In my humble opinion, prepping is not about the warm and fuzzy. The evangelists with the mansions, Lear Jets, Rolls Royces, thousand dollar suits and the five hundred dollar haricuts can go to hell. Prepping, if you are to survive, is all about reality. Love has it's place and it might hold the family together, but death will be king to all of those who don't prep with the real world in mind.

Sorry if I sound so hard, but..............


----------



## gypsysue (Mar 27, 2010)

I agree with horseman. Well put.


----------



## fobhomestead (Aug 12, 2010)

horseman09 said:


> Prepping, if you are to survive, is all about reality. Love has it's place and it might hold the family together, but death will be king to all of those who don't prep with the real world in mind.
> 
> Sorry if I sound so hard, but..............

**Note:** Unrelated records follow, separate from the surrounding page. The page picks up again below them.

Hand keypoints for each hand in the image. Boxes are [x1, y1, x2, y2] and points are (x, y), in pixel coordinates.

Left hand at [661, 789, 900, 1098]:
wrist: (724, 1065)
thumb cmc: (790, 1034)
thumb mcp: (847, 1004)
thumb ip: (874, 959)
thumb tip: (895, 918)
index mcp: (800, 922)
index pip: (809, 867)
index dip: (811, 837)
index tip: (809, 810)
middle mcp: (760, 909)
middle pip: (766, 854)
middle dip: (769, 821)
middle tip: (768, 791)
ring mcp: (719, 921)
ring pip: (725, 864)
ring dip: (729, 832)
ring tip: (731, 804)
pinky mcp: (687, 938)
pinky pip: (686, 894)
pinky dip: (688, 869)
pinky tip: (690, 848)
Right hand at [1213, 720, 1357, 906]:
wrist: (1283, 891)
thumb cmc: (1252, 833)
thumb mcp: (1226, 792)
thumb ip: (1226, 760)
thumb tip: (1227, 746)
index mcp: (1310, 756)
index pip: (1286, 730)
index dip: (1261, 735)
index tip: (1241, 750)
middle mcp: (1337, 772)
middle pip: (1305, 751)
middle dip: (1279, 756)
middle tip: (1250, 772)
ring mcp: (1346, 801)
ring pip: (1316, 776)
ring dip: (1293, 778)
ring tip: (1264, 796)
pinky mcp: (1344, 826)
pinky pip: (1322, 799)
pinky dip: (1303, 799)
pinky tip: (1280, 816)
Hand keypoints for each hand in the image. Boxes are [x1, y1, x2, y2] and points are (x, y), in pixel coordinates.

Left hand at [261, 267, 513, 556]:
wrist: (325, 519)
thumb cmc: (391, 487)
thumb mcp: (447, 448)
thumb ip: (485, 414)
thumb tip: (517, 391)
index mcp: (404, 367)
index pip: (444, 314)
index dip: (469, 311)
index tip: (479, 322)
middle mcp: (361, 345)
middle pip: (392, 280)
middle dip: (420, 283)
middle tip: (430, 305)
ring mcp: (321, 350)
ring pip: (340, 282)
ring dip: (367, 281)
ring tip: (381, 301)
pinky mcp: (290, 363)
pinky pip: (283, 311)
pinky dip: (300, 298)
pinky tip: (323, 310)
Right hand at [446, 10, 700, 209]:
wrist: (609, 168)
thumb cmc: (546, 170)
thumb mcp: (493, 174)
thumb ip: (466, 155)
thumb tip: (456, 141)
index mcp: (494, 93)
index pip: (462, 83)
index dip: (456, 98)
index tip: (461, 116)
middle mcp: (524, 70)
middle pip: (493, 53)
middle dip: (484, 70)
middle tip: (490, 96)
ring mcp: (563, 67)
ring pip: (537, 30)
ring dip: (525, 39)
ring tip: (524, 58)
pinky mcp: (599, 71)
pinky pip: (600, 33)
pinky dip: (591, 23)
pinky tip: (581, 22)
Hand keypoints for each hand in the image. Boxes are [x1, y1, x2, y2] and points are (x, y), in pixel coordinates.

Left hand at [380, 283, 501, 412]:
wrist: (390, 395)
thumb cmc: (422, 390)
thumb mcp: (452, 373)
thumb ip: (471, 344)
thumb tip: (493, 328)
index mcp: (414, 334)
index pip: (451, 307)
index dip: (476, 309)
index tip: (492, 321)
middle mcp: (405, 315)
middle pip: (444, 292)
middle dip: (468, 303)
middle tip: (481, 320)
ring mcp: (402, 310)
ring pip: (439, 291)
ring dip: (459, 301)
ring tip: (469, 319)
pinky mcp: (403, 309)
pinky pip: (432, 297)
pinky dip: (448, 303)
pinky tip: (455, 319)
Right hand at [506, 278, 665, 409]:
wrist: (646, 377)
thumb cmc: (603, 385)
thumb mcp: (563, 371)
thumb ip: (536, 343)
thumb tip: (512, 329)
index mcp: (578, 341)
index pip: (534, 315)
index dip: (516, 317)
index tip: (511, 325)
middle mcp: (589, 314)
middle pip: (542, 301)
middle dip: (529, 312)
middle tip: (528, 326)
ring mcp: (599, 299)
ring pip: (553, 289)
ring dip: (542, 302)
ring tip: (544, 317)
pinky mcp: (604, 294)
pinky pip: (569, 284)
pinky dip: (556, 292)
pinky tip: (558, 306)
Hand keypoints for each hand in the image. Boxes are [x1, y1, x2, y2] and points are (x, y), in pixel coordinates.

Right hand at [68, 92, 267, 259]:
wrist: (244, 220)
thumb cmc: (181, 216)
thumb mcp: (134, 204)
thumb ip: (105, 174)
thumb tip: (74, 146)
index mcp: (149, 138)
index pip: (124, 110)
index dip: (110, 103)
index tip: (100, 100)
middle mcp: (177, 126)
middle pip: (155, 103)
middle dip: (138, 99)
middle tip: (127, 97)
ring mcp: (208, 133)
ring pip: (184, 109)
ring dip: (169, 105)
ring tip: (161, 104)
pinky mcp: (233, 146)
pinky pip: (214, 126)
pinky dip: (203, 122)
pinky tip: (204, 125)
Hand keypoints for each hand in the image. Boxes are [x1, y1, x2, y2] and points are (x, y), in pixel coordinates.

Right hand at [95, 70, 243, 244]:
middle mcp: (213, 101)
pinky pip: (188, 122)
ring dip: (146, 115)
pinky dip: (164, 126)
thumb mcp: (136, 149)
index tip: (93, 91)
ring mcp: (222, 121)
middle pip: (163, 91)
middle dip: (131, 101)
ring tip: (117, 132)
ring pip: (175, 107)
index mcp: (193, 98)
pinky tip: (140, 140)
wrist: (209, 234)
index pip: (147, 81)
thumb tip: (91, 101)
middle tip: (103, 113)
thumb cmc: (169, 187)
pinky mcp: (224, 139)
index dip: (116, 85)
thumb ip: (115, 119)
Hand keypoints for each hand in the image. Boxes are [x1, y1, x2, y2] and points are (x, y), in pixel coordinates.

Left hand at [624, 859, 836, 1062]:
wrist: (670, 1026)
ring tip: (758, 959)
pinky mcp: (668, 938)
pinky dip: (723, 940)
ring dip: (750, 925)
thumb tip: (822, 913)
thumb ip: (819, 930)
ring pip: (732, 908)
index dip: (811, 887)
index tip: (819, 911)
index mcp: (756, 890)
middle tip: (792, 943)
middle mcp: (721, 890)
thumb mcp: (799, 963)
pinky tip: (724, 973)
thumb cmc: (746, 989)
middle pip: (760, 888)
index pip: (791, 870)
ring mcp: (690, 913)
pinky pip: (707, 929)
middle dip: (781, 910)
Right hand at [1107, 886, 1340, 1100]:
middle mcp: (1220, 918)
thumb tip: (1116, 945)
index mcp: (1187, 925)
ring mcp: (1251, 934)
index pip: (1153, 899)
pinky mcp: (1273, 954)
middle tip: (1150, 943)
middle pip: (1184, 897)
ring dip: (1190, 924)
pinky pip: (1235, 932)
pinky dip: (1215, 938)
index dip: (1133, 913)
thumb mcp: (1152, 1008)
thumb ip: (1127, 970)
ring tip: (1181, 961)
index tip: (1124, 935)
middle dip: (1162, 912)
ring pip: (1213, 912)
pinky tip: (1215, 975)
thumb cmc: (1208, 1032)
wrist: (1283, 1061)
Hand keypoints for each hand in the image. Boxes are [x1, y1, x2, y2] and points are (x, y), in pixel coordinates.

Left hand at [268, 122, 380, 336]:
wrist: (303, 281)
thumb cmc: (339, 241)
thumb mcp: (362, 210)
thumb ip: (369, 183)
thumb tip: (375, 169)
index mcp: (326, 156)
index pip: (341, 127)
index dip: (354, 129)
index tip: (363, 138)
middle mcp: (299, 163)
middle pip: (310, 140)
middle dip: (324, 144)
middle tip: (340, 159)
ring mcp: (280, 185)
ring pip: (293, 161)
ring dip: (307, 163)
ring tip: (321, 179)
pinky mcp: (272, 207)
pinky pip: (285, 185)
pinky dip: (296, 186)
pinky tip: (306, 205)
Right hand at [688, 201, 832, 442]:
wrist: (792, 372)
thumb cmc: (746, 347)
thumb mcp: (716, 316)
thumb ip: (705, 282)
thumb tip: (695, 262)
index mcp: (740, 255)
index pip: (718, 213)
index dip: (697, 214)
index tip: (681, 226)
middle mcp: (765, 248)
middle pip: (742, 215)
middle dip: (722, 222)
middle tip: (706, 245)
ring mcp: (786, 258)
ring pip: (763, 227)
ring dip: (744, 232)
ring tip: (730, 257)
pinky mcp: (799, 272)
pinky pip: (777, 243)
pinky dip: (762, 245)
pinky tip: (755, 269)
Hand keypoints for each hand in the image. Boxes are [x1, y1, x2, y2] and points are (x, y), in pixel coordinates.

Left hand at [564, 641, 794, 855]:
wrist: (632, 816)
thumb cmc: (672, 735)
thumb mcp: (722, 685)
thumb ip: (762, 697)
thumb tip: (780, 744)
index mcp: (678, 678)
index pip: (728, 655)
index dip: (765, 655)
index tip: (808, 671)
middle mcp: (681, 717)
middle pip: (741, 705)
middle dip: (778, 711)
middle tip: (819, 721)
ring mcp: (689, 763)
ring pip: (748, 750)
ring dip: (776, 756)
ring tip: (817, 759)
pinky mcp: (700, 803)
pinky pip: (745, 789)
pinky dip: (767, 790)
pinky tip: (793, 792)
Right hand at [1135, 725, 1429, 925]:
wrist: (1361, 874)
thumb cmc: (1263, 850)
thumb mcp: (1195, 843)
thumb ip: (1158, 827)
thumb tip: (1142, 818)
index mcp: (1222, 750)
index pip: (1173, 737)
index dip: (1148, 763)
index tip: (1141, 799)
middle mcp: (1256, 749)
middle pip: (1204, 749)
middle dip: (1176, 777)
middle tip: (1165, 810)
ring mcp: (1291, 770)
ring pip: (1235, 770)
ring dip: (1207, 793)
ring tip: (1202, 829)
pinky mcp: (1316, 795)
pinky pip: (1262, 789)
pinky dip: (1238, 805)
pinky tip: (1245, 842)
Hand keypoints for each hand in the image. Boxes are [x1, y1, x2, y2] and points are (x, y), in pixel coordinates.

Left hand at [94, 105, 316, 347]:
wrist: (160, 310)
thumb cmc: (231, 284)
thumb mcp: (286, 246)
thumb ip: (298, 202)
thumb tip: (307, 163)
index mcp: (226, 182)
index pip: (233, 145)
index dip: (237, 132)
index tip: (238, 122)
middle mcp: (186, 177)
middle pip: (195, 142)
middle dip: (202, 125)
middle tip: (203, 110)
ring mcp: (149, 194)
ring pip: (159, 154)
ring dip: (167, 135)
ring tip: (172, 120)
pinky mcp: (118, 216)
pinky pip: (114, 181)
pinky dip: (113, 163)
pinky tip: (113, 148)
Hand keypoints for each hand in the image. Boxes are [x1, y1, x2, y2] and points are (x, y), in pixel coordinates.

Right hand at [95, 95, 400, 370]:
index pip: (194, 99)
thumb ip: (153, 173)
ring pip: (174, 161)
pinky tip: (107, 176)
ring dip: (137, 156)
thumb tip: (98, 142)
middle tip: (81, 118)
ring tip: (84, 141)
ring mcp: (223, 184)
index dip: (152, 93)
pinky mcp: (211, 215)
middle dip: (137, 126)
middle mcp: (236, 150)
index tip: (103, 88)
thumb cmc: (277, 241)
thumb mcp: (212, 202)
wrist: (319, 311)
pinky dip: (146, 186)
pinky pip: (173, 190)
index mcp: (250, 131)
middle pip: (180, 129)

I appreciate what you are saying, horology, but I do tend to lean towards Horseman's viewpoint. Love and Compassion ARE missing in a lot of the cities and "communities". My new neighbor told me, "You cant just move up here and think it is going to be easy... it's a HRAD life out here". Well, I would rather have that hard life of actually living than be stuck where I was on "easy street" and be dead inside. So, yes, Love and compassion (for life, imho) is important to have for the nature of surviving (otherwise, we would just be walking zombies like the rest of the world), but actual prepping for survival when :shtf: is a pragmatic, realistic approach to caring for yourself and those within your circle, and planning ahead. 
I am fairly compassionate, and it shows in my prepping... I have a headcount of my neighbors and I know who is elderly and who can do what (just by watching them and talking to them) and I do plan on having enough for my family, but extra "just in case"... because that is just the way I am. If I cannot supply a little extra for the 3 elderly people in my community? Sorry, my family is first because that is my responsibility.. my children come first. All the compassion in the world would not make me starve out my children in order to "share the love... and food".

Besides, I was gonna say the 1 thing nobody plans to store (that they forget about) is toilet paper.  You're NOT getting my tp!


----------



## SurviveNthrive (May 20, 2010)

How do you store love and compassion?

I'm sorry, but that concept to me is silly and makes no sense. Love you feel and either express or don't express, same as compassion. You don't store that.


----------



## HozayBuck (Jan 27, 2010)

*I hear ya Dan*



horology said:


> I have read so many articles on what you'll need WTSHTF, most concentrate on things like water, food, bullets etc. But the one thing you and yours will need desperately is Love and Compassion.
> 
> With out love and compassion you survival will be nothing more than that survival, and to survive with out love in your life for all people and things is time waisted.
> 
> ...


But I gotta say you lost me with the love all people and animals you meet... I eat animals, I hunt them I kill them ( with respect and compassion) I even thank the animals spirit for allowing me to live by taking it's life... and In my life I've seen a lot of scum bags that just flat needed killin..

I love my friends and family... after that yawl are on your on...

I also love my AK !! and several other lumps of metal and wood...

I don't get or get into the love all the animals thing...if you do, then good on you!! I'm glad you do.. just not my bag... back straps frying in the skillet with the eggs ...now that I can love!!


----------